O afastamento entre as ciências naturais e as ciências humanas é hoje abissal, e jamais, na história moderna, foi maior (sequer no Romantismo, provavelmente pelo pouco desenvolvimento, então, das ciências). O nome não-oficial do fenômeno é “discursionismo”. Trata-se de um relativismo arrogante (além de um irracionalismo e de um neorromantismo), enraizado em Nietzsche, Heidegger, Wittgenstein e outros menos cotados, com o fim de negar e renegar a existência e a possibilidade da existência de qualquer conhecimento. O leitor não leu errado. Não existe conhecimento, apenas formas de discurso. E todas as formas de discurso são somente discursos (portanto, essencialmente equivalentes, incluindo os das crenças religiosas e dos “saberes tradicionais”, entre tantos outros). Seus defensores menos inconspícuos incluem Hans-Georg Gadamer, Richard Rorty, Gianni Vattimo e Bruno Latour – autor da pitoresca tese de que o bacilo da tuberculose foi “construído” por Robert Koch em 1882 (portanto, a tuberculose não existia antes de 1882), pois em ciência nada se descobre, tudo se constrói (a “realidade” é a Grande Construção Cultural – daí não haver conhecimento possível); Bruno Latour é um dos atuais heróis intelectuais da sociologia.

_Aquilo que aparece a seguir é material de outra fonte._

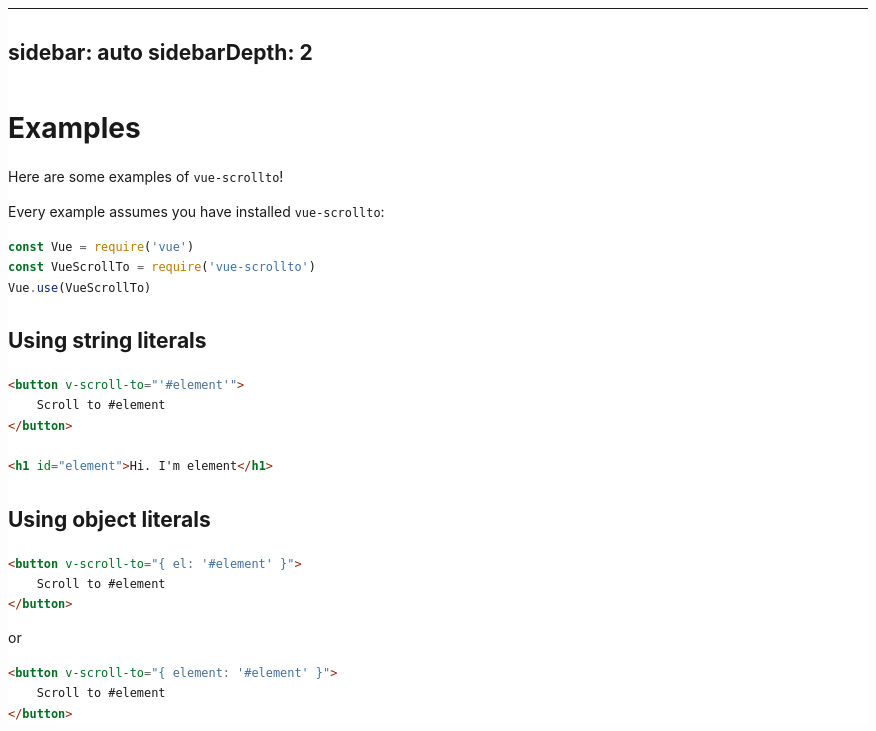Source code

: 
---
sidebar: auto
sidebarDepth: 2
---
# Examples

Here are some examples of `vue-scrollto`!

Every example assumes you have installed `vue-scrollto`:
```js
const Vue = require('vue')
const VueScrollTo = require('vue-scrollto')
Vue.use(VueScrollTo)
```

## Using string literals

```html
<button v-scroll-to="'#element'">
    Scroll to #element
</button>

<h1 id="element">Hi. I'm element</h1>
```

<iframe width="100%" 
        height="300" 
        src="//jsfiddle.net/rigor789/egh95a0q/embedded/result,html,js,css,resources"
        allowfullscreen="allowfullscreen"
        frameborder="0">
</iframe>

## Using object literals

```html
<button v-scroll-to="{ el: '#element' }">
    Scroll to #element
</button>
```
or
```html
<button v-scroll-to="{ element: '#element' }">
    Scroll to #element
</button>
```

<iframe width="100%" 
        height="300" 
        src="//jsfiddle.net/rigor789/efs4s9wa/embedded/result,html,js,css,resources"
        allowfullscreen="allowfullscreen"
        frameborder="0">
</iframe>
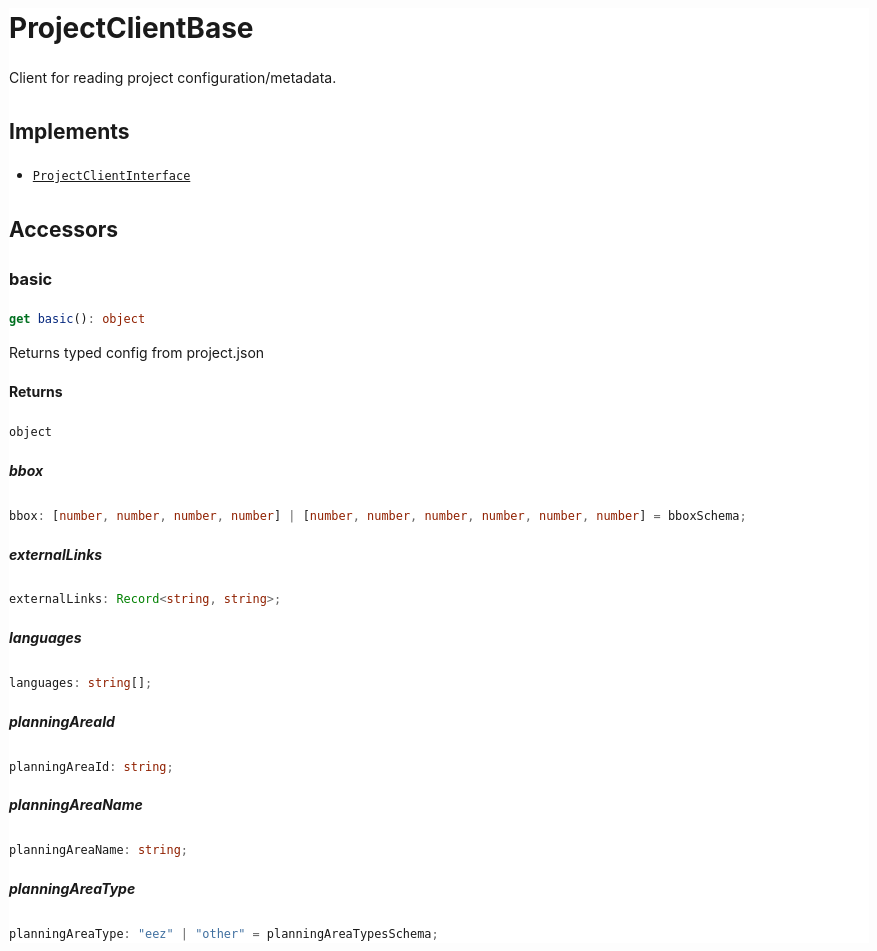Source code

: # ProjectClientBase

Client for reading project configuration/metadata.

## Implements

- [`ProjectClientInterface`](../interfaces/ProjectClientInterface.md)

## Accessors

### basic

```ts
get basic(): object
```

Returns typed config from project.json

#### Returns

`object`

##### bbox

```ts
bbox: [number, number, number, number] | [number, number, number, number, number, number] = bboxSchema;
```

##### externalLinks

```ts
externalLinks: Record<string, string>;
```

##### languages

```ts
languages: string[];
```

##### planningAreaId

```ts
planningAreaId: string;
```

##### planningAreaName

```ts
planningAreaName: string;
```

##### planningAreaType

```ts
planningAreaType: "eez" | "other" = planningAreaTypesSchema;
```
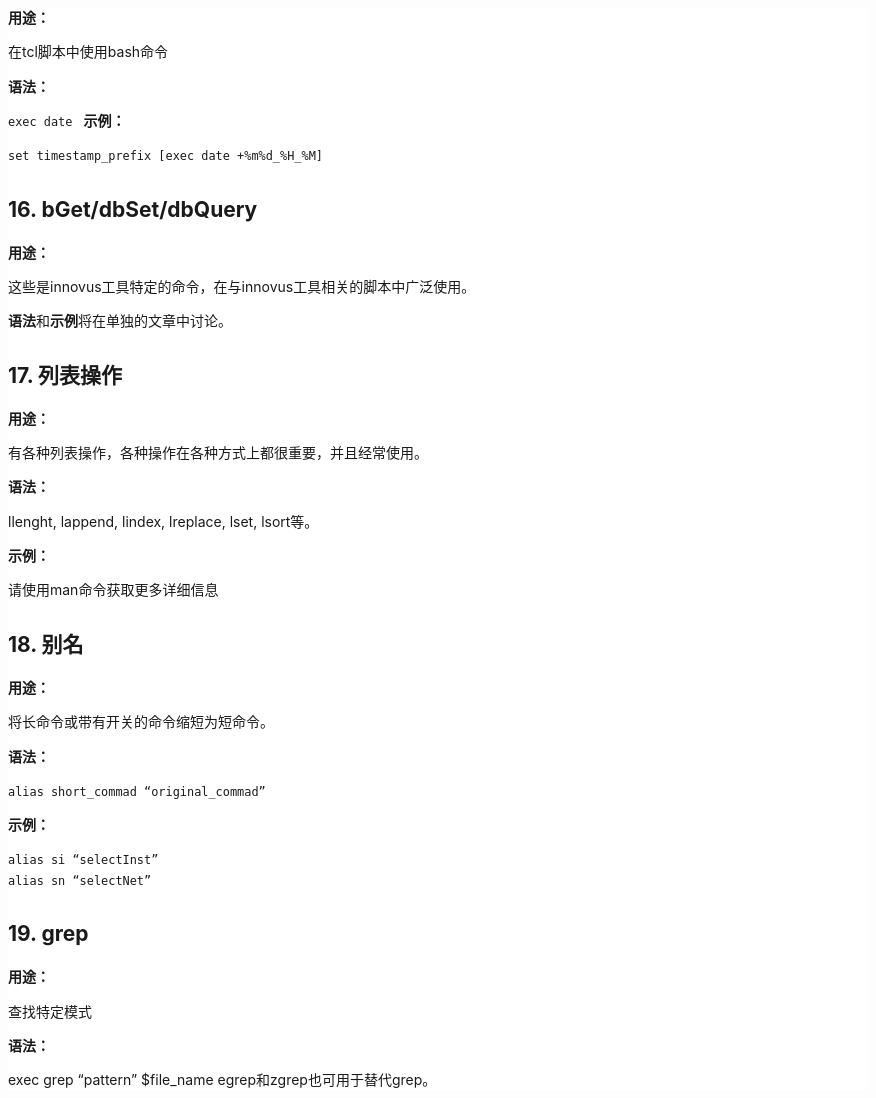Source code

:**用途：**

在tcl脚本中使用bash命令

**语法：**

`exec date
`
**示例：**

`set timestamp_prefix [exec date +%m%d_%H_%M]`

## 16. bGet/dbSet/dbQuery

**用途：**

这些是innovus工具特定的命令，在与innovus工具相关的脚本中广泛使用。

**语法**和**示例**将在单独的文章中讨论。

## 17. 列表操作

**用途：**

有各种列表操作，各种操作在各种方式上都很重要，并且经常使用。

**语法：**

llenght, lappend, lindex, lreplace, lset, lsort等。

**示例：**

请使用man命令获取更多详细信息

## 18. 别名 

**用途：** 

将长命令或带有开关的命令缩短为短命令。 

**语法：**

`alias short_commad “original_commad”`

**示例：**
```
alias si “selectInst”
alias sn “selectNet”
```
## 19. grep 

**用途：**

查找特定模式 

**语法：**

exec grep “pattern” $file_name egrep和zgrep也可用于替代grep。
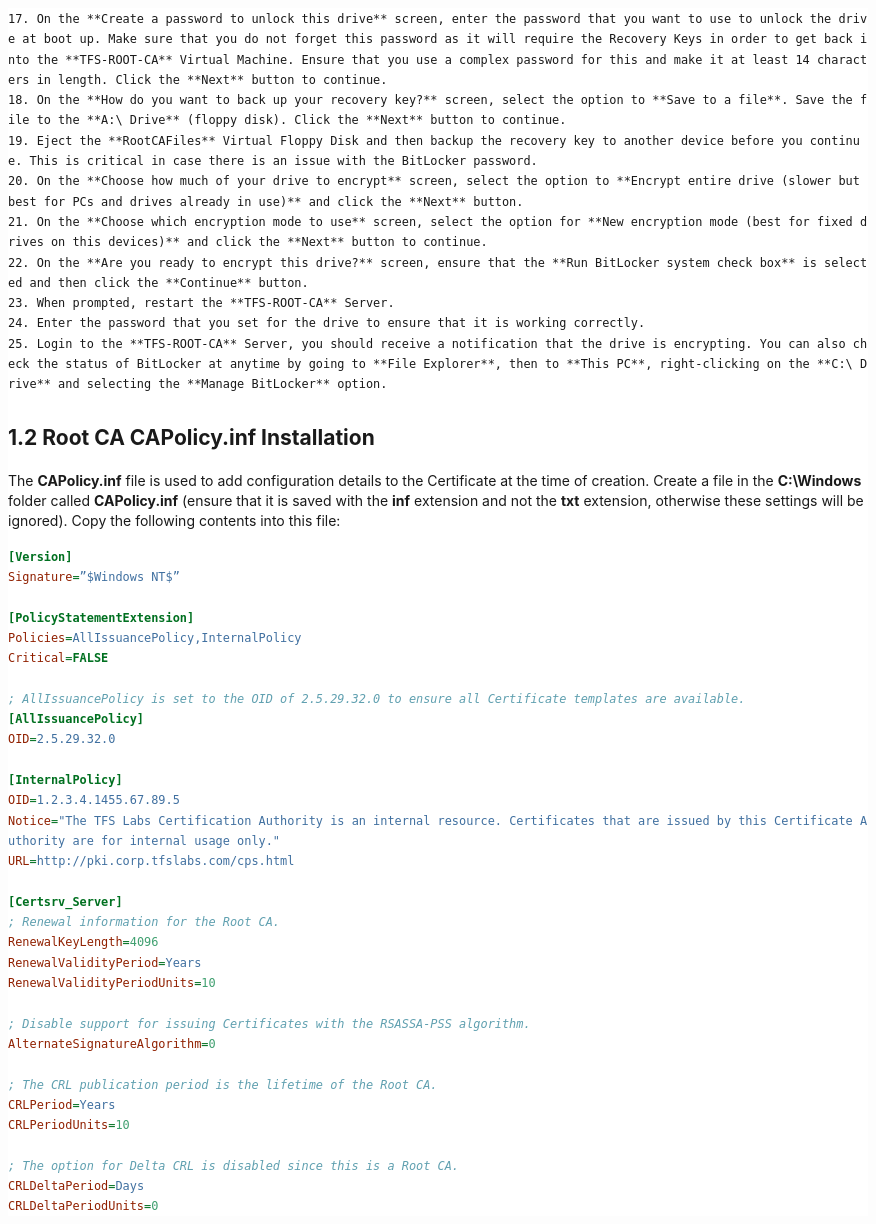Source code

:     17. On the **Create a password to unlock this drive** screen, enter the password that you want to use to unlock the drive at boot up. Make sure that you do not forget this password as it will require the Recovery Keys in order to get back into the **TFS-ROOT-CA** Virtual Machine. Ensure that you use a complex password for this and make it at least 14 characters in length. Click the **Next** button to continue.
    18. On the **How do you want to back up your recovery key?** screen, select the option to **Save to a file**. Save the file to the **A:\ Drive** (floppy disk). Click the **Next** button to continue.
    19. Eject the **RootCAFiles** Virtual Floppy Disk and then backup the recovery key to another device before you continue. This is critical in case there is an issue with the BitLocker password.
    20. On the **Choose how much of your drive to encrypt** screen, select the option to **Encrypt entire drive (slower but best for PCs and drives already in use)** and click the **Next** button.
    21. On the **Choose which encryption mode to use** screen, select the option for **New encryption mode (best for fixed drives on this devices)** and click the **Next** button to continue.
    22. On the **Are you ready to encrypt this drive?** screen, ensure that the **Run BitLocker system check box** is selected and then click the **Continue** button.
    23. When prompted, restart the **TFS-ROOT-CA** Server.
    24. Enter the password that you set for the drive to ensure that it is working correctly.
    25. Login to the **TFS-ROOT-CA** Server, you should receive a notification that the drive is encrypting. You can also check the status of BitLocker at anytime by going to **File Explorer**, then to **This PC**, right-clicking on the **C:\ Drive** and selecting the **Manage BitLocker** option.

## 1.2 Root CA CAPolicy.inf Installation ##

The **CAPolicy.inf** file is used to add configuration details to the Certificate at the time of creation. Create a file in the **C:\Windows** folder called **CAPolicy.inf** (ensure that it is saved with the **inf** extension and not the **txt** extension, otherwise these settings will be ignored). Copy the following contents into this file:

```ini
[Version]
Signature=”$Windows NT$”

[PolicyStatementExtension]
Policies=AllIssuancePolicy,InternalPolicy
Critical=FALSE

; AllIssuancePolicy is set to the OID of 2.5.29.32.0 to ensure all Certificate templates are available.
[AllIssuancePolicy]
OID=2.5.29.32.0

[InternalPolicy]
OID=1.2.3.4.1455.67.89.5
Notice="The TFS Labs Certification Authority is an internal resource. Certificates that are issued by this Certificate Authority are for internal usage only."
URL=http://pki.corp.tfslabs.com/cps.html

[Certsrv_Server]
; Renewal information for the Root CA.
RenewalKeyLength=4096
RenewalValidityPeriod=Years
RenewalValidityPeriodUnits=10

; Disable support for issuing Certificates with the RSASSA-PSS algorithm.
AlternateSignatureAlgorithm=0

; The CRL publication period is the lifetime of the Root CA.
CRLPeriod=Years
CRLPeriodUnits=10

; The option for Delta CRL is disabled since this is a Root CA.
CRLDeltaPeriod=Days
CRLDeltaPeriodUnits=0
```
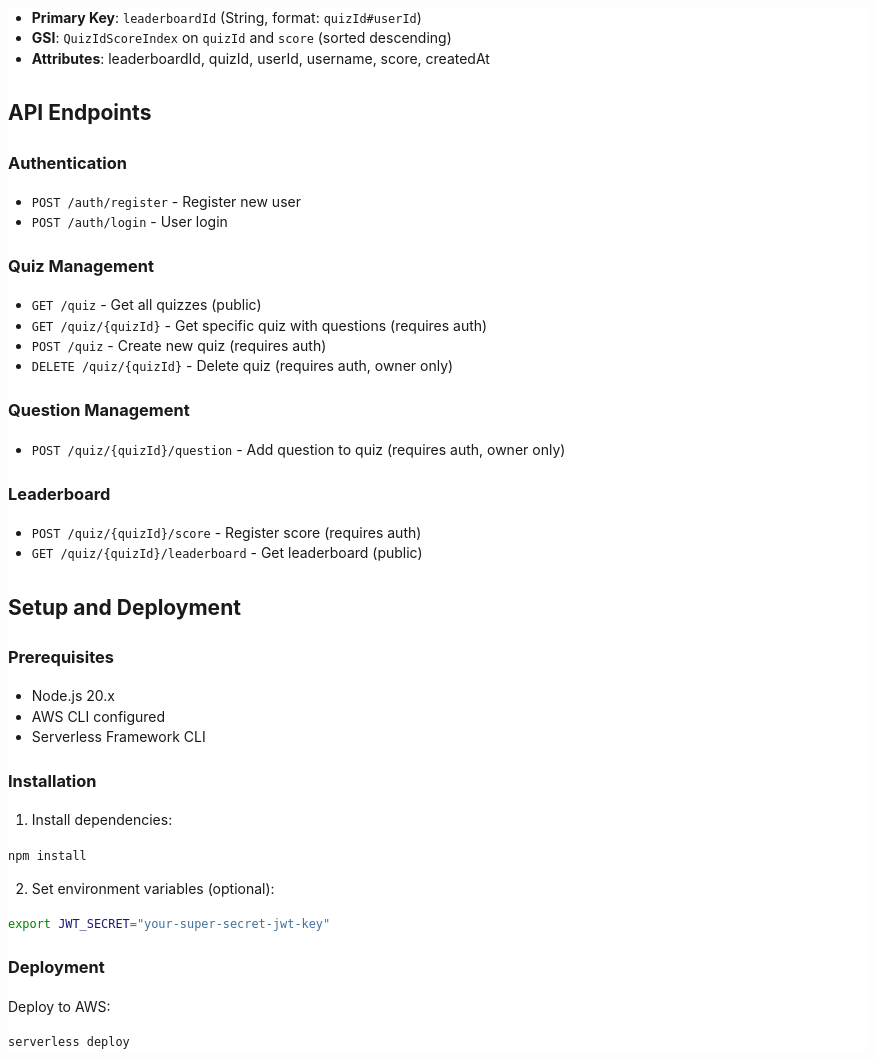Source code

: - **Primary Key**: `leaderboardId` (String, format: `quizId#userId`)
- **GSI**: `QuizIdScoreIndex` on `quizId` and `score` (sorted descending)
- **Attributes**: leaderboardId, quizId, userId, username, score, createdAt

## API Endpoints

### Authentication

- `POST /auth/register` - Register new user
- `POST /auth/login` - User login

### Quiz Management

- `GET /quiz` - Get all quizzes (public)
- `GET /quiz/{quizId}` - Get specific quiz with questions (requires auth)
- `POST /quiz` - Create new quiz (requires auth)
- `DELETE /quiz/{quizId}` - Delete quiz (requires auth, owner only)

### Question Management

- `POST /quiz/{quizId}/question` - Add question to quiz (requires auth, owner only)

### Leaderboard

- `POST /quiz/{quizId}/score` - Register score (requires auth)
- `GET /quiz/{quizId}/leaderboard` - Get leaderboard (public)

## Setup and Deployment

### Prerequisites

- Node.js 20.x
- AWS CLI configured
- Serverless Framework CLI

### Installation

1. Install dependencies:

```bash
npm install
```

2. Set environment variables (optional):

```bash
export JWT_SECRET="your-super-secret-jwt-key"
```

### Deployment

Deploy to AWS:

```bash
serverless deploy
```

No caso particular da academia brasileira, deve-se citar o pós-antropólogo Eduardo Viveiros de Castro, com seu “perspectivismo ameríndio”, uma tentativa séria de afirmar o pensamento mágico de indígenas brasileiros como uma “filosofia amazônica”, oferecida (e comprada) no vasto mercado das pós-ideias como alternativa à filosofia ocidental e, por extensão e contaminação, à epistemologia e à ciência.
Subestimar o avanço do relativismo em geral e do “discursionismo” em particular nas próximas décadas é mais do que um erro. A pandemia obrigou os anticientificistas da academia e de fora dela a se retraírem (mas não a se calarem, “denunciando” a origem do vírus – provavelmente práticas alimentares chinesas tradicionais – no “modo de vida moderno”), pois não há salvação fora da ciência. Mas a pandemia passará. O neorromantismo ou irracionalismo militante (vide Bruno Latour) e o ideologismo cultural da pós-esquerda, que alimentam e movem a luta ideológica contra a cultura moderna, não. A poesia, a ciência da estética da linguagem verbal, irá de roldão, com o perdão da rima pobre.
[1] The Nobel Prize – Press reelase. Acessível em <https://www.nobelprize.org/prizes/literature/2020/press-release/>.
[2] O poema tem um título poderosíssimo: “Confissão” (trad. Camila Assad; acessível em https://g1.globo.com/pop-arte/noticia/2020/10/08/leia-poemas-traduzidos-de-louise-gluck-vencedora-do-premio-nobel-de-literatura-2020.ghtml).
[3] Allen Ginsberg, Uivo, trad. Luis Dolhnikoff. São Paulo, Globo, 2012, pp. 18-19.
[4] Brasil incluído, com seu nenhum Nobel. A culpa é do Bolsonaro – e de toda a história brasileira antes dele.
[5] Ver “O artista amador ou a arte como hobby”, in Sibila.